See attached for the open ports. I followed the directions to move the C2 binary and service file (cloudc2.service) to systemd so it would stay up, but I think I messed something up there. I was able to access the WebUI at one point before I attempted the Let's Encript and "service on boot" guides on the docs.hak5.org website.

No, I get the following error ERR_SSL_PROTOCOL_ERROR

Yes, I linked it to the static IP.

I definitely want to that the simpler route and use Let's Encrypt. I have not used that domain for anything yet and the only intention of obtaining it was for this.

I got a random one (x.uno) from Route 53, two days ago.

All devices will be on the same computer/home network.

I want to be able to connect to C2 from anywhere to 3 devices that I have set up at my home network (packet squirrel, key croc, and screen crab). I do want to use HTTPS, but I don't think a domain name would not be required for what I am planning. Pretty much, I am just wanting to learn more and play around with the tech, mostly the packet squirrel, that will be at my house, where ever I am. Obviously I am using everything on my own networks. I hope that helps and makes sense.

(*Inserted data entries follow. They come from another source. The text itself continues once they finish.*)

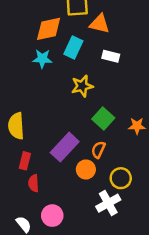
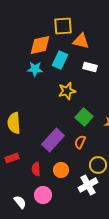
red rectangle: (25, 161) -> (12, 158), moved, turned 56
orange circle: (86, 169) -> (61, 170), moved
red semicircle: (34, 183) -> (36, 169), moved

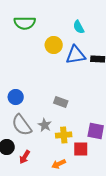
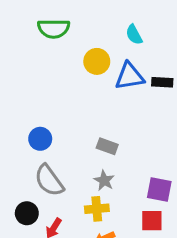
gray star: (45, 125) -> (104, 181), moved
yellow cross: (64, 135) -> (97, 209), moved
red square: (81, 149) -> (152, 221), moved

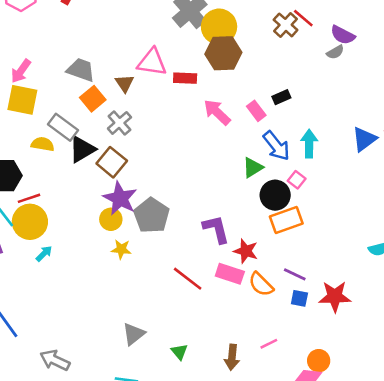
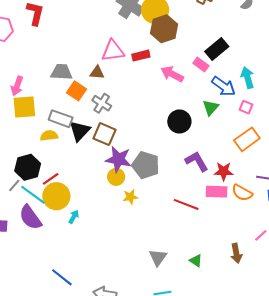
brown triangle: (125, 83) -> (97, 73), turned -35
black rectangle: (281, 97) -> (217, 49), size x1.6
black circle: (275, 195) -> (179, 121), moved

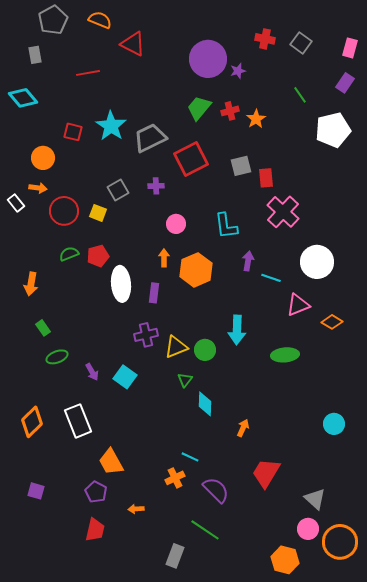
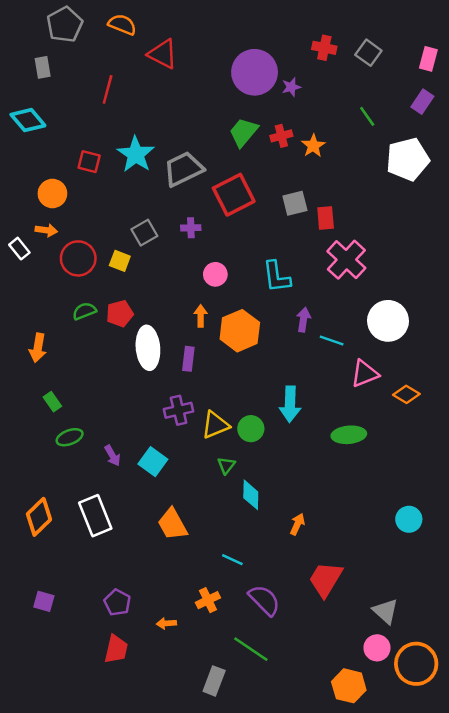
red line: (88, 73) -> (108, 89), turned -65
orange trapezoid: (111, 462) -> (172, 524), moved
orange cross: (175, 478) -> (208, 600), moved

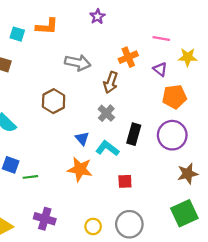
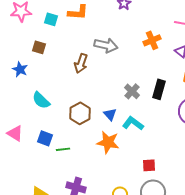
brown arrow: (111, 82) -> (81, 63), moved
brown hexagon: (54, 101) -> (80, 113), moved
black rectangle: (134, 134) -> (159, 89), moved
red square: (125, 181) -> (149, 165), moved

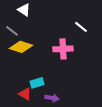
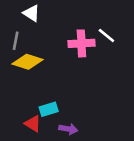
gray line: (12, 31) -> (16, 41), turned 64
pink cross: (63, 49) -> (81, 43), moved

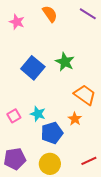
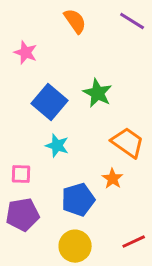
pink star: (17, 22) -> (25, 53), moved
cyan star: (38, 114) -> (57, 146), moved
pink square: (14, 116) -> (21, 174), turned 32
purple pentagon: (15, 159) -> (22, 215), moved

All ports are open per the instructions followed and I'm using Amazon Lightsail VPS following the instructions posted. I cannot access with the domain name or IP address from a browser. When I use port 8080 I get ERR_CONNECTION_REFUSED but when I use the static IP It returns ERR_SSL_PROTOCOL_ERROR. When I enter the domain name into the browser it returns the same. When I run 'sudo systemctl status cloudc2.service', it shows http instead of https in the domain name after -hostname. I'm not sure if that's important or not.

You are right on both. I used my static ip after -hostname in the second example and I think that messed up Let's Encript's SSL somehow. Also, I did already have a C2 instance in systemd which was cloud2.service. I edited the systemd service file to add new domain that I created yesterday. Now when I use "sudo systemctl status cloudc2.service", I get the following. (x & X are placeholders.) missing server name TLS handshake error from x:31579: acme/autocert: host "X" not configured in HostWhitelist I hope that makes sense. I don't now where to go or how to fix it and want to wipe it all and start over, but I feel like that does not teach me anything. Thank you again for your assistance.

I need some help and would like someone to assist me. I feel like I followed the directions, but I messed up somewhere as I went to relaunch using "sudo ./c2-3.3.0_amd64_linux -hostname https://X/" (which worked before), the following is provided. [*] Initializing Hak5 Cloud C2 v3.3.0 [*] Hostname: https://X [*] DB Path: c2.db [*] Initial Setup Required - Setup token: X [!] Error starting SSH server: listen tcp 0.0.0.0:2022: bind: address already in use Admittedly, I am at my knowledge limit, a bit lost, and not sure how to resolve this the correct way. I want to delete everything and start over, but wanted to see if someone here could help me first, lol. Thanks in advance!